▶ [WHAT IS EXPECTED] Copy the lines in the records word for word, beginning with the line that contains "scientific name: Pulsatilla turczaninovii" and ending with the line that contains "genus: Bombus", including both of those lines.

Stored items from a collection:

□ □ □ □

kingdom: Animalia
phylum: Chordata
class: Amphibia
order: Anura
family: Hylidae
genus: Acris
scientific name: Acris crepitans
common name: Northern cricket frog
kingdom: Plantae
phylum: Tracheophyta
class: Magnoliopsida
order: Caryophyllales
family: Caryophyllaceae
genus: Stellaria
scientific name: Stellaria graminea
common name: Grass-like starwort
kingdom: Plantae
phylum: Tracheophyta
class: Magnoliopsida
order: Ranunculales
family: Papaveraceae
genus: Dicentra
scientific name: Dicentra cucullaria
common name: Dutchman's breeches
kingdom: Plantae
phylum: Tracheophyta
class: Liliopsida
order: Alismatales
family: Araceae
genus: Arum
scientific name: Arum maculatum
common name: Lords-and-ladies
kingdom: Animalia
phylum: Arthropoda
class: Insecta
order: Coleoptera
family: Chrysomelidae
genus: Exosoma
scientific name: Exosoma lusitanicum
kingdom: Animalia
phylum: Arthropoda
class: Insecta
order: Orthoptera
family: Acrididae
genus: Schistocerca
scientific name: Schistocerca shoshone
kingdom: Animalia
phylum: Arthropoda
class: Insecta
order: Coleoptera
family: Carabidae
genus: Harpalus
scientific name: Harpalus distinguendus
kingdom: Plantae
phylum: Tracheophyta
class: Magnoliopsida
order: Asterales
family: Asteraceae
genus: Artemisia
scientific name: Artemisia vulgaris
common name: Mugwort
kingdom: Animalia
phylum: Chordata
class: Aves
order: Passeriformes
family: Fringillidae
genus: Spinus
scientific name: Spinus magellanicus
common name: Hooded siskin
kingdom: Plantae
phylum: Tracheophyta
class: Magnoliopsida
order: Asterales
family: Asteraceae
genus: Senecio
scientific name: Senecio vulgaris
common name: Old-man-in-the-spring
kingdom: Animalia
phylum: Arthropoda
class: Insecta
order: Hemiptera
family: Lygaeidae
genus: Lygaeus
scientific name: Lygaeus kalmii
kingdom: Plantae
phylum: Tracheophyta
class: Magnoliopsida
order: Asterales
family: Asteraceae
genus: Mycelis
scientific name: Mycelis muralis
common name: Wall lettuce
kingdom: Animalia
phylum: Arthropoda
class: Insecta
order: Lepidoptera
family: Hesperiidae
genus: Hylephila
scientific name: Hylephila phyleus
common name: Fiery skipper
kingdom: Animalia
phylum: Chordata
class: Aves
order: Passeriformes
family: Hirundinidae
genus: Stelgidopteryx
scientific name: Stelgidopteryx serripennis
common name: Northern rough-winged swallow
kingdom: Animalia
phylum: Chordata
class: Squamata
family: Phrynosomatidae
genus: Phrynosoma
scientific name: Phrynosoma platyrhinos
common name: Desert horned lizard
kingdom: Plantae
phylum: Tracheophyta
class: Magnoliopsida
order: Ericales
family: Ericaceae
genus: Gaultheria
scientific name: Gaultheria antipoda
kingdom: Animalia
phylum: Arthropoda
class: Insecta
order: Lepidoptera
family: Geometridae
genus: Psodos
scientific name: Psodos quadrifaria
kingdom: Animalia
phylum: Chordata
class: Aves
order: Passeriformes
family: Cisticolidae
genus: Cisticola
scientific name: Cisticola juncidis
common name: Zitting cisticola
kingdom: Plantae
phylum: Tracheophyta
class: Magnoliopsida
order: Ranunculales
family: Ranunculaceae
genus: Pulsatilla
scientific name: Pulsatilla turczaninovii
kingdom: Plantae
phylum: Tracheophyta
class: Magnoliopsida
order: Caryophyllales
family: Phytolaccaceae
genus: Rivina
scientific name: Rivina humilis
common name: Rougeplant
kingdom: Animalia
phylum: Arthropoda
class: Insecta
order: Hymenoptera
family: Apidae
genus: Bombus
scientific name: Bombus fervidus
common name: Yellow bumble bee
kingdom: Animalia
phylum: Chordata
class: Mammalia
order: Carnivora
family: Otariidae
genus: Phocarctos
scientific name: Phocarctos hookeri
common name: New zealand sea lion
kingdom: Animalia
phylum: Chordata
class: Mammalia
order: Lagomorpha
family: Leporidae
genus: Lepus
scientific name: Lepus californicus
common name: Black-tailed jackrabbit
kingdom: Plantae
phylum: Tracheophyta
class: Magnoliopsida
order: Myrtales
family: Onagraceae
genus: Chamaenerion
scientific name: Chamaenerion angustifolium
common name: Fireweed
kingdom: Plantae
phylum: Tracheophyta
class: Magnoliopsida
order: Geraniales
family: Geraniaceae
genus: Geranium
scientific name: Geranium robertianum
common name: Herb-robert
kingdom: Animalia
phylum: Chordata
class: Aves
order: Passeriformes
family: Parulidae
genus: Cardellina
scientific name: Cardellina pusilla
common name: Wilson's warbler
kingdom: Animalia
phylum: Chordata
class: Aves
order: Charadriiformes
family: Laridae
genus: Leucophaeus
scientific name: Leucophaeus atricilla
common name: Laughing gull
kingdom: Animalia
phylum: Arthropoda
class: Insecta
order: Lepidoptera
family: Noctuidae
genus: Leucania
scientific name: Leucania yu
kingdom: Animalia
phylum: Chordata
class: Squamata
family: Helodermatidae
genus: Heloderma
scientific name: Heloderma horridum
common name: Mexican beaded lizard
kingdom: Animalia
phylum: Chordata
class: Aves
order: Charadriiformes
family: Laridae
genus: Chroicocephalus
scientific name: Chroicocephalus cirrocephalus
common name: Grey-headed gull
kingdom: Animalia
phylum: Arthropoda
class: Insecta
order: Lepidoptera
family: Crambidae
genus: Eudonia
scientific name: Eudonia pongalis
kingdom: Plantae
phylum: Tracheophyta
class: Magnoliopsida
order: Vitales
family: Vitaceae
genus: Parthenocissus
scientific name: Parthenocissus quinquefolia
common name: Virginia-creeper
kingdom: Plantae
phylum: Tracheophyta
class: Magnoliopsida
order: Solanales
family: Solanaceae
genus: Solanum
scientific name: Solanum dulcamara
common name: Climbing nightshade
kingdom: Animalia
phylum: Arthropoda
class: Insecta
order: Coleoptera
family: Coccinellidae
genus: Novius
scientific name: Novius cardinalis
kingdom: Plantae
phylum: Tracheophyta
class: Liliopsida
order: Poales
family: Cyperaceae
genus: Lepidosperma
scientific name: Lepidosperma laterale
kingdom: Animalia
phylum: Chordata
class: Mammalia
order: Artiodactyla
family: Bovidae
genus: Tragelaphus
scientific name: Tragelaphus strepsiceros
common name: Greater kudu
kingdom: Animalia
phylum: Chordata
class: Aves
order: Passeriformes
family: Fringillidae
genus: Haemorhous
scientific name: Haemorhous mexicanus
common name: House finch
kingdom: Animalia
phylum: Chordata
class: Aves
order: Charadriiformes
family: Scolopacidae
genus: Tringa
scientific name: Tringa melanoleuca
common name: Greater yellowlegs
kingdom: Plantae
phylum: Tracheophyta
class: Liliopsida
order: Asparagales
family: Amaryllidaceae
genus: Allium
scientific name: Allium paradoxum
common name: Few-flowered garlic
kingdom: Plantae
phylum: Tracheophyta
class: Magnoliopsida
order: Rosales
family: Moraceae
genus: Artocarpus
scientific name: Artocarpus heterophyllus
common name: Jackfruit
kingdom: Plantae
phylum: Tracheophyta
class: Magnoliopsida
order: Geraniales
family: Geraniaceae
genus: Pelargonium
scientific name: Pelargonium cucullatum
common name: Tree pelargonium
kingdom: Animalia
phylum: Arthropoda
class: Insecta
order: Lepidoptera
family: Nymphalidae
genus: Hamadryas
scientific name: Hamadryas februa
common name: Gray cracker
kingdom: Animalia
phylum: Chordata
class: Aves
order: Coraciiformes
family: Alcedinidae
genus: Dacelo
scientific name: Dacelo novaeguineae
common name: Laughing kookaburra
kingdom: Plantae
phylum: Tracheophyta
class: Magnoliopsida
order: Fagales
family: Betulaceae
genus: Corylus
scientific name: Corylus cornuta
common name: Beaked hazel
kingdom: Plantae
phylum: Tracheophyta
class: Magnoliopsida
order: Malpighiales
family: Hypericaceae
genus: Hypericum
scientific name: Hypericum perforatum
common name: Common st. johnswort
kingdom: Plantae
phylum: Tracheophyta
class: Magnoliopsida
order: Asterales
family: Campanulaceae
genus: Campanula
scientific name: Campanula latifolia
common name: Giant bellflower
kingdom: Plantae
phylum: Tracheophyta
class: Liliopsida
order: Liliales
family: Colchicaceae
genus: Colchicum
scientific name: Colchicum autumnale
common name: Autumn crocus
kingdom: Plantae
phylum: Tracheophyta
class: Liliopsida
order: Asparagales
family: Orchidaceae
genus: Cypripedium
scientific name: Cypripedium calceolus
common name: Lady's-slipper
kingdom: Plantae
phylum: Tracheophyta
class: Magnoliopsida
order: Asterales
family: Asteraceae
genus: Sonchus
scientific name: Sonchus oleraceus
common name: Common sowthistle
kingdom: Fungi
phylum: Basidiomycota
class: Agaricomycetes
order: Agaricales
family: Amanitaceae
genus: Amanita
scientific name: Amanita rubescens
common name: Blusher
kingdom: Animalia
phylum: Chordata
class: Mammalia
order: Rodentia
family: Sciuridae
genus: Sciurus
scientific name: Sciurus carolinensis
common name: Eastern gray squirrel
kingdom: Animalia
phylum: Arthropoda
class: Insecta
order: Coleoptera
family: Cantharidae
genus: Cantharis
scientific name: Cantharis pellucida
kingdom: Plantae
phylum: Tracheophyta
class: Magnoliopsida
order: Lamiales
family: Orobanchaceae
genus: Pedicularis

□ □ □ □

▶ [WRITTEN ANSWER]
scientific name: Pulsatilla turczaninovii
kingdom: Plantae
phylum: Tracheophyta
class: Magnoliopsida
order: Caryophyllales
family: Phytolaccaceae
genus: Rivina
scientific name: Rivina humilis
common name: Rougeplant
kingdom: Animalia
phylum: Arthropoda
class: Insecta
order: Hymenoptera
family: Apidae
genus: Bombus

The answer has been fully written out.